Reproduce every line of the records below word for word, without changing anything.

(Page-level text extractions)
· · · · ·

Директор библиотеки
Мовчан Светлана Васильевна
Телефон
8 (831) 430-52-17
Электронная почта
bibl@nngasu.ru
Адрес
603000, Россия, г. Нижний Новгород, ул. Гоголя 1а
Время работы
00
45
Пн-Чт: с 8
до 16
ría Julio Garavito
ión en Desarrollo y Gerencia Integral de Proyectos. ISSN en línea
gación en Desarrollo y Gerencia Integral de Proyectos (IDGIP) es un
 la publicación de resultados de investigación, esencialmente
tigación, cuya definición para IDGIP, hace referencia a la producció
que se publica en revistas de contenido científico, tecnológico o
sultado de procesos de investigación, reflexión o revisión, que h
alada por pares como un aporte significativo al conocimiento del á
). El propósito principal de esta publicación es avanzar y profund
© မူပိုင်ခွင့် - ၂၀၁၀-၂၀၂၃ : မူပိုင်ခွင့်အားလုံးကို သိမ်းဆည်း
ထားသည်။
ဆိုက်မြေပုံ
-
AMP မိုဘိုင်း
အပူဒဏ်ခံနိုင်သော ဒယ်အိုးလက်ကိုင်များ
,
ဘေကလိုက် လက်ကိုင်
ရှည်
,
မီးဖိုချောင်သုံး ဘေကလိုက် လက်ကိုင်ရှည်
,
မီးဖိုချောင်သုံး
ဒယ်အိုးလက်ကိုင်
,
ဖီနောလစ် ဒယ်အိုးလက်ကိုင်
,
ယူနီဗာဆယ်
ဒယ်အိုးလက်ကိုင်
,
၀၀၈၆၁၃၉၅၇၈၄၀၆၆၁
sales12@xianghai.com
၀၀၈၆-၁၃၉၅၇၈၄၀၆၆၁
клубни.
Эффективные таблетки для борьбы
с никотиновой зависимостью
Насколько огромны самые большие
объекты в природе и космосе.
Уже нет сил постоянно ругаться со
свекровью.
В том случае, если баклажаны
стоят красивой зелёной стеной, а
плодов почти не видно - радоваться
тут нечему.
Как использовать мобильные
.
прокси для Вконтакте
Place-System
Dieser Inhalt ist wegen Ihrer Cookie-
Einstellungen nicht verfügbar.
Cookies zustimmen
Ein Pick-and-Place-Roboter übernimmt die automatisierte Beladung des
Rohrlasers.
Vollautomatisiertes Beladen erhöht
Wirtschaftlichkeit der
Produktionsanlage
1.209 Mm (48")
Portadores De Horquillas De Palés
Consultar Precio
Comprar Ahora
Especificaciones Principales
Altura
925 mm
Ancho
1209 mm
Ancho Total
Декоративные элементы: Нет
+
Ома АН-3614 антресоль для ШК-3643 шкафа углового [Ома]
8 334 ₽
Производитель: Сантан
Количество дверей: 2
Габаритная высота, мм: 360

· · · · ·

Output of the exercise:
Директор библиотеки
Мовчан Светлана Васильевна
Телефон
8 (831) 430-52-17
Электронная почта
bibl@nngasu.ru
Адрес
603000, Россия, г. Нижний Новгород, ул. Гоголя 1а
Время работы
00
45
Пн-Чт: с 8
до 16
ría Julio Garavito
ión en Desarrollo y Gerencia Integral de Proyectos. ISSN en línea
gación en Desarrollo y Gerencia Integral de Proyectos (IDGIP) es un
 la publicación de resultados de investigación, esencialmente
tigación, cuya definición para IDGIP, hace referencia a la producció
que se publica en revistas de contenido científico, tecnológico o
sultado de procesos de investigación, reflexión o revisión, que h
alada por pares como un aporte significativo al conocimiento del á
). El propósito principal de esta publicación es avanzar y profund
© မူပိုင်ခွင့် - ၂၀၁၀-၂၀၂၃ : မူပိုင်ခွင့်အားလုံးကို သိမ်းဆည်း
ထားသည်။
ဆိုက်မြေပုံ
-
AMP မိုဘိုင်း
အပူဒဏ်ခံနိုင်သော ဒယ်အိုးလက်ကိုင်များ
,
ဘေကလိုက် လက်ကိုင်
ရှည်
,
မီးဖိုချောင်သုံး ဘေကလိုက် လက်ကိုင်ရှည်
,
မီးဖိုချောင်သုံး
ဒယ်အိုးလက်ကိုင်
,
ဖီနောလစ် ဒယ်အိုးလက်ကိုင်
,
ယူနီဗာဆယ်
ဒယ်အိုးလက်ကိုင်
,
၀၀၈၆၁၃၉၅၇၈၄၀၆၆၁
sales12@xianghai.com
၀၀၈၆-၁၃၉၅၇၈၄၀၆၆၁
клубни.
Эффективные таблетки для борьбы
с никотиновой зависимостью
Насколько огромны самые большие
объекты в природе и космосе.
Уже нет сил постоянно ругаться со
свекровью.
В том случае, если баклажаны
стоят красивой зелёной стеной, а
плодов почти не видно - радоваться
тут нечему.
Как использовать мобильные
.
прокси для Вконтакте
Place-System
Dieser Inhalt ist wegen Ihrer Cookie-
Einstellungen nicht verfügbar.
Cookies zustimmen
Ein Pick-and-Place-Roboter übernimmt die automatisierte Beladung des
Rohrlasers.
Vollautomatisiertes Beladen erhöht
Wirtschaftlichkeit der
Produktionsanlage
1.209 Mm (48")
Portadores De Horquillas De Palés
Consultar Precio
Comprar Ahora
Especificaciones Principales
Altura
925 mm
Ancho
1209 mm
Ancho Total
Декоративные элементы: Нет
+
Ома АН-3614 антресоль для ШК-3643 шкафа углового [Ома]
8 334 ₽
Производитель: Сантан
Количество дверей: 2
Габаритная высота, мм: 360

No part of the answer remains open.